Elliot was, in fact, bad at Mario Kart; Vanessa and Ernest just let him win whenever they played with him because they found him completely adorable. He spent the next two hours getting completely decimated by Leo, while Oz remained perfectly mediocre at it and vacillated between sixth and eighth place the entire time. Leo gloated, and Oz smiled politely and cheered whenever he made it into sixth place, and Elliot cussed so loudly that Vincent got out his noise-canceling headphones and then started bitching into his phone about it. Gilbert came home with Alice in tow sometime between the twenty-ninth and thirtieth time Elliot lost miserably, and announced his presence by assuring Elliot that he’d definitely do better next time (a near-impossibility) and then praising Oz, who had gotten a stunning tenth place, for being the best Mario Kart player he’d ever seen. He then congratulated Leo on winning as though he hadn’t heard a single word that passed through his own mouth, or maybe hadn’t had a coherent thought once in his life, before watching the next round, which Alice joined in on, and continuing to talk about how Oz was the best at Mario Kart.

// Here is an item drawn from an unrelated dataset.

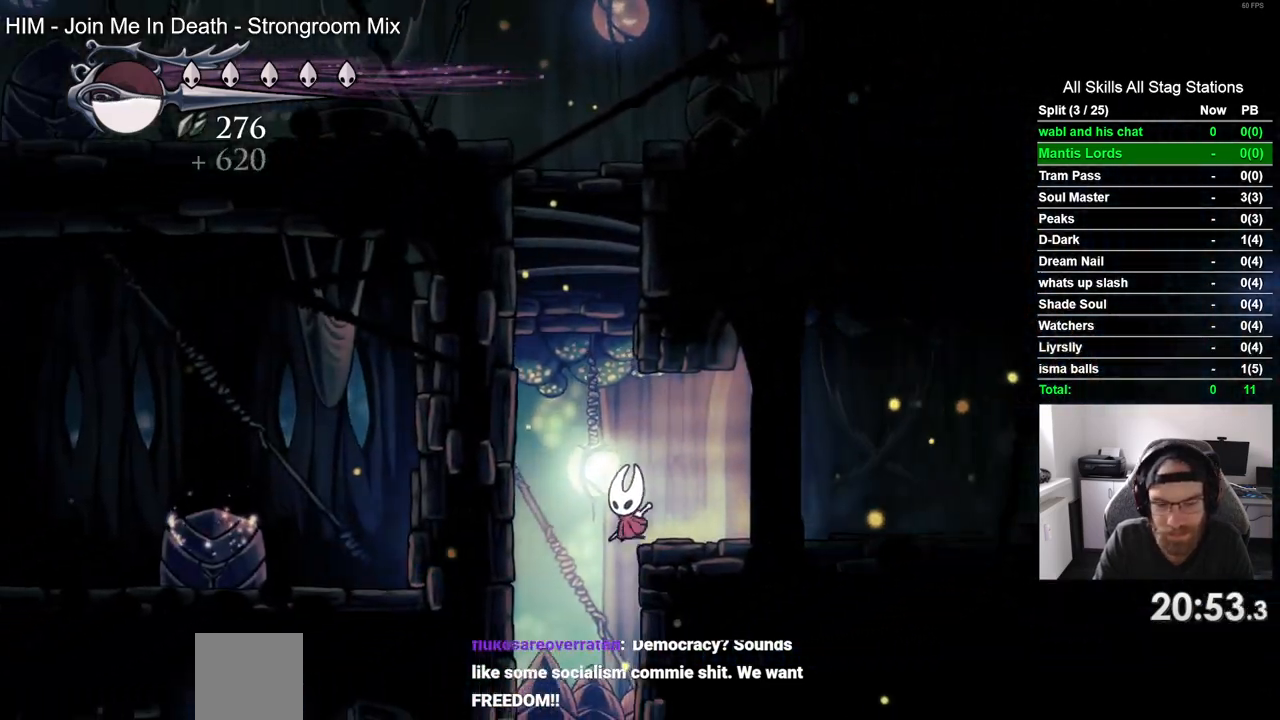
Gameplay with a controller (PlayStation layout); each line is a JSON object with the inputs held at the frame after it. "events" lists button and stick changes between this image and that frame as [ms after this image, input, new state], when the widget could be followed in between.
{"buttons": ["DPAD_LEFT"], "left_stick": "center", "right_stick": "right", "events": []}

Leo was not offended by this; everyone who wasn’t Gilbert knew he was the best, and he seemed to see Gilbert’s blatant favoritism towards Oz more as a lovable quirk than something to grow jealous over. He had encouraged Elliot to view it that way, too, and had reminded him that if Gilbert even tried half the mothering he pulled with Oz on Elliot Elliot would have broken his nose, and then pointed out that if you didn’t let it under your skin, Gilbert’s preference and the way it blinded him to certain facts of reality, like Oz’s complete mediocrity at Mario Kart, was really quite funny.

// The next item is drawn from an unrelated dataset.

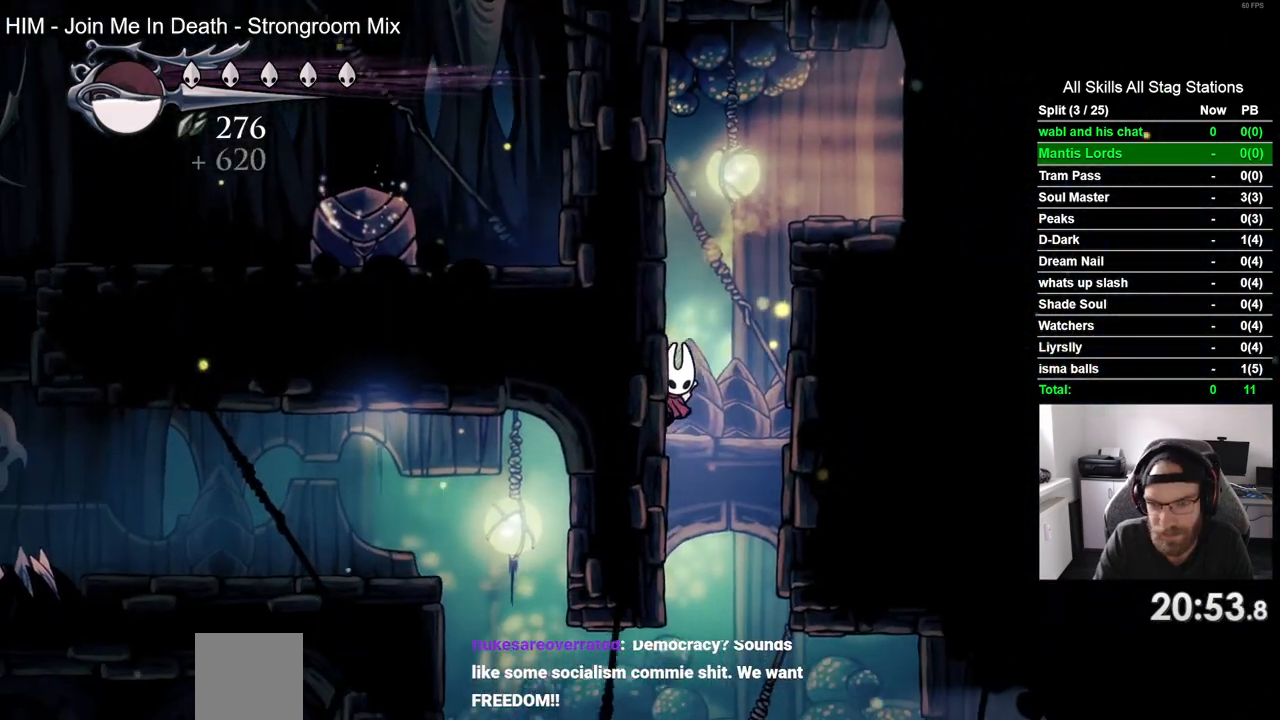
{"buttons": ["DPAD_LEFT"], "left_stick": "center", "right_stick": "center", "events": [[383, "right_stick", "center"]]}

Elliot was slowly coming around to seeing the humor in this, but in the moment, losing at Mario Kart, he did not. His only balm was Gilbert’s wholehearted belief that Oz was better than Leo, who had been consistently getting first, second, and once third place the entire afternoon, and his own wholehearted belief that he was better than Oz, which, if you looked at those two beliefs a certain way, pointed nicely towards Elliot being able to beat Leo at some point.

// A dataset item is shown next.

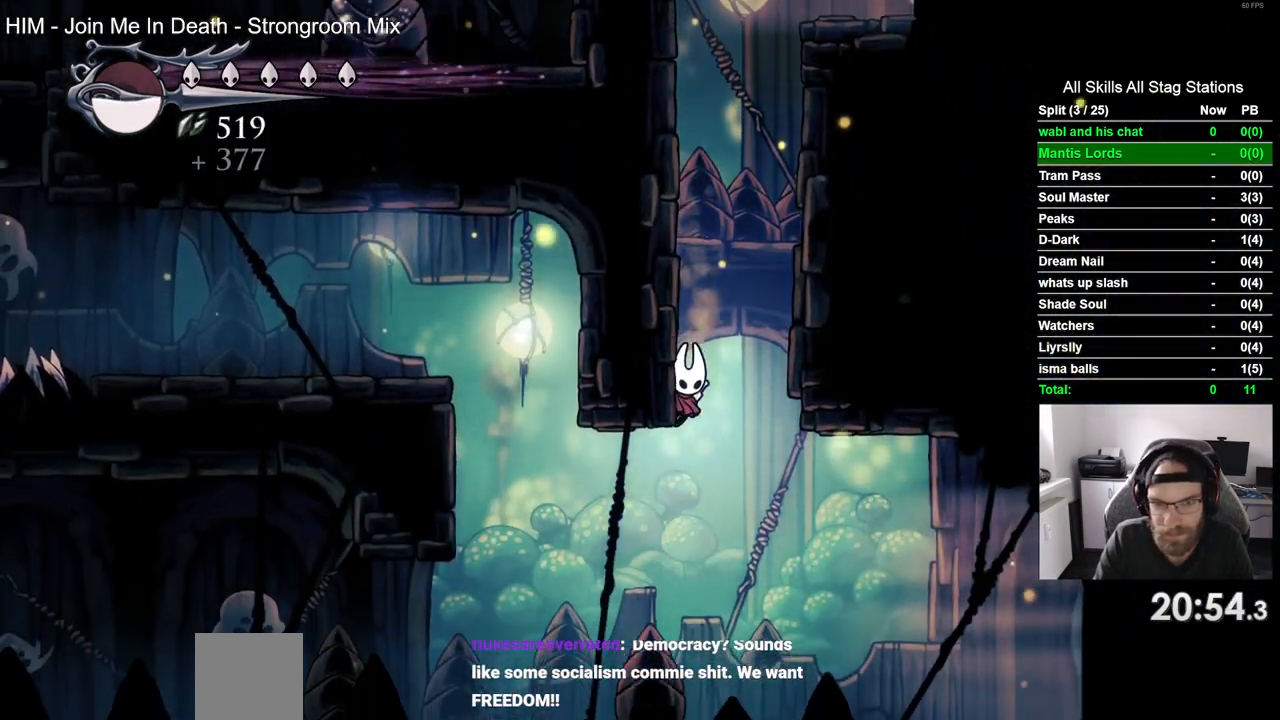
{"buttons": ["CROSS", "DPAD_LEFT"], "left_stick": "center", "right_stick": "right", "events": [[83, "right_stick", "right"], [150, "R2", "down"], [367, "R2", "up"], [450, "CROSS", "down"]]}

That never occurred. Oz also never scored higher than fifth place, although one round Elliot did manage to beat Oz. Alice, who was as aggressive as Elliot and who had much quicker reflexes, was the only person able to give Leo a run for his money. Their games eventually ended when Gilbert, who had been trying to make cookies, realized that he had absolutely no vanilla extract in the kitchen and, used to things going mysteriously missing around Vincent, rounded the four teenagers up to accompany him to the store and to grab a pizza on the way home.

It was, in short, a perfectly ordinary and perfectly fun afternoon, one that would later be capped off by Gilbert realizing what had become of his vanilla extract before trying and failing to get into bed as, across town, Oz started catfishing, hidden under his blankets, and Elliot and Leo texted until they fell asleep, everyone, in their own ways and to their own extents, perfectly content, and very nearly perfectly happy.